October 15 : Dedication for a Meaningful Life

Don Wackerly, one of our Dharma friends whom some of us had been writing to for several years was executed in Oklahoma yesterday. How do you rejoice and be sad at the same time, which is actually possible? Being his pen pal for over the past three years, one of the things that I realised when he got more and more into practising the Dharma and working on his mind and heart; he started having this very profound question towards the end of his life, “Was my life meaningful and did it have a purpose?” Much like the rest of us, he made some detours in his life and ended up doing some rather confusing, not-very-helpful things, that did not answer the question very well. But I think that at the end of his life, from what we have seen from the support, the love, and the people that he had touched, specifically by his courage to continue to transform his mind in the middle of a challenging and difficult experience, that indeed, in the end, Don Wackerly had a profoundly purposeful and meaningful life.

We have this dedication prayer that Lama Zopa wrote, and we say it after we do our eight Mahayana precepts and dedicate it any time after a big, auspicious celebration or event of some kind. Don had some time yesterday to say his final parting words. I have a feeling that if he had this dedication in front of him it might have been something that he would have enjoyed being able to say. I believe very much that he was successful as far as having purpose and meaning in his life.

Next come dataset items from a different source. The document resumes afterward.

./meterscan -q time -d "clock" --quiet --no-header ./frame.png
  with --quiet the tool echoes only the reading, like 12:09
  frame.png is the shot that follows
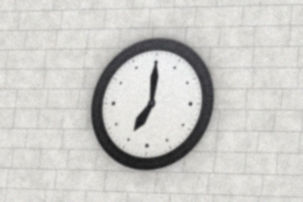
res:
7:00
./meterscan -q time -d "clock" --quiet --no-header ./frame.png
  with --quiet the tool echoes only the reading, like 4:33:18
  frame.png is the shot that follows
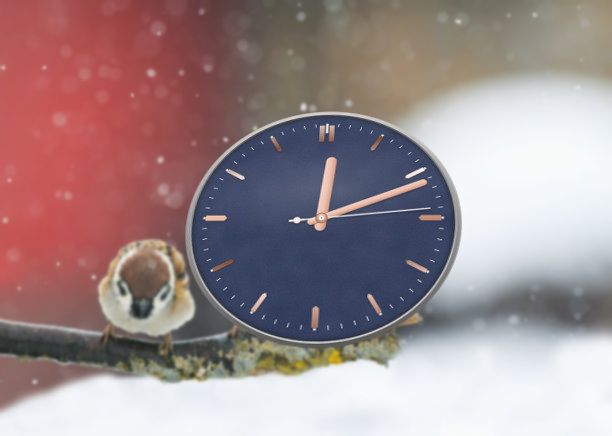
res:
12:11:14
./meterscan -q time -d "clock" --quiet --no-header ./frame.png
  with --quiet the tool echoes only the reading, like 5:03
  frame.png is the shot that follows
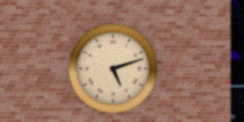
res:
5:12
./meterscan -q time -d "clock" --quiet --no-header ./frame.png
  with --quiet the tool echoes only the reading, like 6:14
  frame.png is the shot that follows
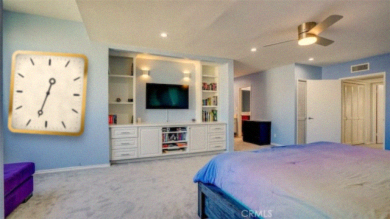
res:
12:33
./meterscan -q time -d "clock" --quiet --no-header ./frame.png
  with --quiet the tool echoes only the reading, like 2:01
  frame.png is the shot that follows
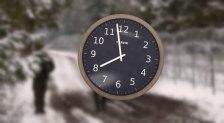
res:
7:58
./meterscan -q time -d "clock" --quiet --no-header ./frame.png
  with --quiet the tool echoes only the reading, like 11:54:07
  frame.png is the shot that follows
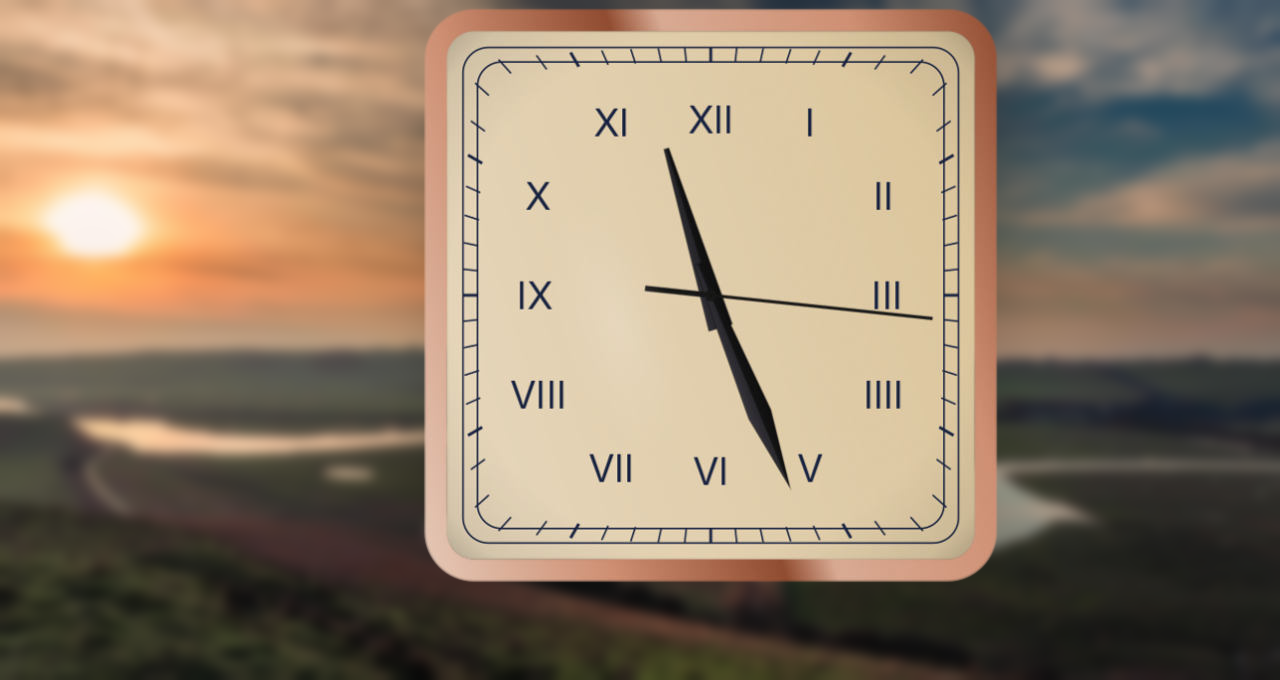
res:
11:26:16
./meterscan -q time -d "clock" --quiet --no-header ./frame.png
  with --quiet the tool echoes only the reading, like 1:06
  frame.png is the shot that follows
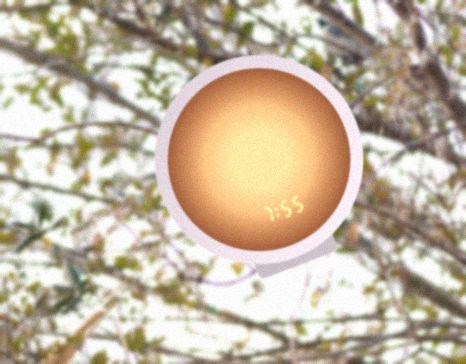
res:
7:55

“Whatever actions I do, eating, walking, sitting, sleeping, working, and so forth, and whatever I experience in life, up or down, happy or unhappy, healthy or sick… Whether I have a terminal disease or don’t, whether my life is peaceful and harmonious, or with discord and difficulties, whether I am successful or fail, rich or poor, praised or criticised, whether I am living or dying or even born in a horrible rebirth, whether I live long or not, may my life be beneficial for all beings. The main purpose of my life is not simply to be rich, respected, famous, healthy and peaceful. The meaning of my life is to benefit all sentient beings. Therefore, from now on may whatever actions I do be beneficial for all sentient beings. May whatever I experience in life, happiness or suffering, be dedicated to actualising the path to awakening in my mind, and may my actions and experiences cause all sentient beings to attain full awakening quickly.”

I have a feeling that he was working very seriously so that whatever he had experienced in life, happiness or suffering, would be dedicated to actualising the path, not only in his own mind but in all the sentient beings who came within his parameters.

I think that he had a meaningful life when everything was said and done. So, to Don Wackerly, “I rejoice at the purpose of your life.”